ASSIGNMENT: Without changing a word, copy every line of the listing below and leave out the images.

[[ INFORMATION PROVIDED, beginning ]]

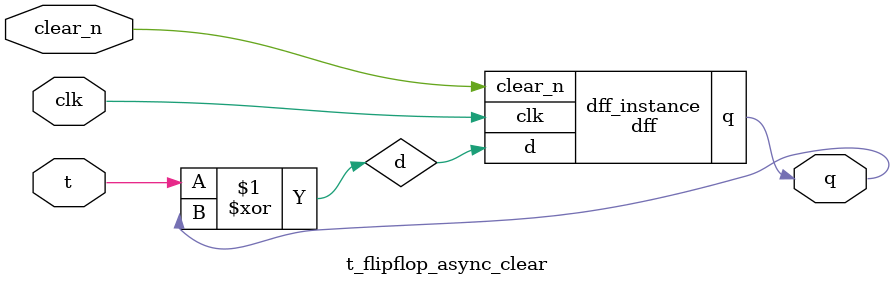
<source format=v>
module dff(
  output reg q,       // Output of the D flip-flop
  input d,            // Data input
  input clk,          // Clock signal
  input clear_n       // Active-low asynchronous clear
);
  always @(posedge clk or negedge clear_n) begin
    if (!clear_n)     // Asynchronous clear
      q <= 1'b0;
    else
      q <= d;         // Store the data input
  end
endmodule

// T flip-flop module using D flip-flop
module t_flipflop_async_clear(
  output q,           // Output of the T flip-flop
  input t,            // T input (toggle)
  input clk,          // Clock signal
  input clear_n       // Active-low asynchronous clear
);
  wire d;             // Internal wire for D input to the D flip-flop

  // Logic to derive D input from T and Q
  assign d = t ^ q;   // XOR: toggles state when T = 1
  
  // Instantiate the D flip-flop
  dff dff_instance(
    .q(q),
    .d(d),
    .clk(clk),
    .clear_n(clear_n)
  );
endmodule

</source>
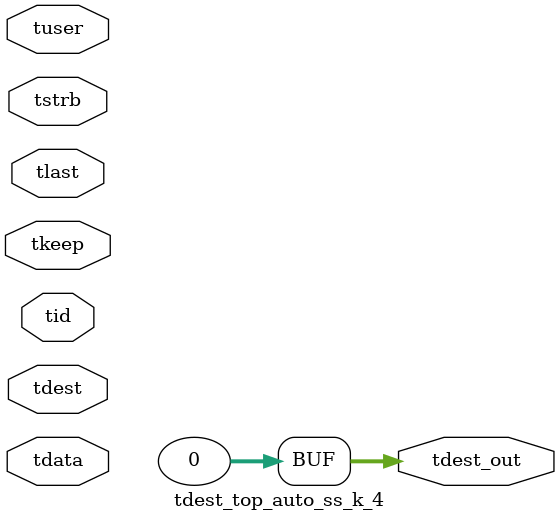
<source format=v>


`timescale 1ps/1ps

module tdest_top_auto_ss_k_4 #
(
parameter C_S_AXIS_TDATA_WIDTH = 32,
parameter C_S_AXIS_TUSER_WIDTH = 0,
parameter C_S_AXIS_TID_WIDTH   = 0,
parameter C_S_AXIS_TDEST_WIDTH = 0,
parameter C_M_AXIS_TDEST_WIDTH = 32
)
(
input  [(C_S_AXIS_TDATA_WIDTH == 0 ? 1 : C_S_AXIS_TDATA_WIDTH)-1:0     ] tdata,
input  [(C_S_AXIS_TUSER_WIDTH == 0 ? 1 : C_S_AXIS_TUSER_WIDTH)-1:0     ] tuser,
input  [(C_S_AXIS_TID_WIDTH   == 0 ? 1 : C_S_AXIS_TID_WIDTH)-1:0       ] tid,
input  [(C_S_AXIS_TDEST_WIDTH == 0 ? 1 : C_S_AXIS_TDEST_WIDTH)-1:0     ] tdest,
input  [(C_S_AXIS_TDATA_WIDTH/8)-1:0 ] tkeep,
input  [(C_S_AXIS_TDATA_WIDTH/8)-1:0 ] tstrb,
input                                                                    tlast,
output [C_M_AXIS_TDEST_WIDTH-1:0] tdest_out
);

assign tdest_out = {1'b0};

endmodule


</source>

[[ INFORMATION PROVIDED, end ]]

REPLY:
<source format=v>
module dff(
  output reg q,       // Output of the D flip-flop
  input d,            // Data input
  input clk,          // Clock signal
  input clear_n       // Active-low asynchronous clear
);
  always @(posedge clk or negedge clear_n) begin
    if (!clear_n)     // Asynchronous clear
      q <= 1'b0;
    else
      q <= d;         // Store the data input
  end
endmodule

// T flip-flop module using D flip-flop
module t_flipflop_async_clear(
  output q,           // Output of the T flip-flop
  input t,            // T input (toggle)
  input clk,          // Clock signal
  input clear_n       // Active-low asynchronous clear
);
  wire d;             // Internal wire for D input to the D flip-flop

  // Logic to derive D input from T and Q
  assign d = t ^ q;   // XOR: toggles state when T = 1
  
  // Instantiate the D flip-flop
  dff dff_instance(
    .q(q),
    .d(d),
    .clk(clk),
    .clear_n(clear_n)
  );
endmodule

</source>
<source format=v>


`timescale 1ps/1ps

module tdest_top_auto_ss_k_4 #
(
parameter C_S_AXIS_TDATA_WIDTH = 32,
parameter C_S_AXIS_TUSER_WIDTH = 0,
parameter C_S_AXIS_TID_WIDTH   = 0,
parameter C_S_AXIS_TDEST_WIDTH = 0,
parameter C_M_AXIS_TDEST_WIDTH = 32
)
(
input  [(C_S_AXIS_TDATA_WIDTH == 0 ? 1 : C_S_AXIS_TDATA_WIDTH)-1:0     ] tdata,
input  [(C_S_AXIS_TUSER_WIDTH == 0 ? 1 : C_S_AXIS_TUSER_WIDTH)-1:0     ] tuser,
input  [(C_S_AXIS_TID_WIDTH   == 0 ? 1 : C_S_AXIS_TID_WIDTH)-1:0       ] tid,
input  [(C_S_AXIS_TDEST_WIDTH == 0 ? 1 : C_S_AXIS_TDEST_WIDTH)-1:0     ] tdest,
input  [(C_S_AXIS_TDATA_WIDTH/8)-1:0 ] tkeep,
input  [(C_S_AXIS_TDATA_WIDTH/8)-1:0 ] tstrb,
input                                                                    tlast,
output [C_M_AXIS_TDEST_WIDTH-1:0] tdest_out
);

assign tdest_out = {1'b0};

endmodule


</source>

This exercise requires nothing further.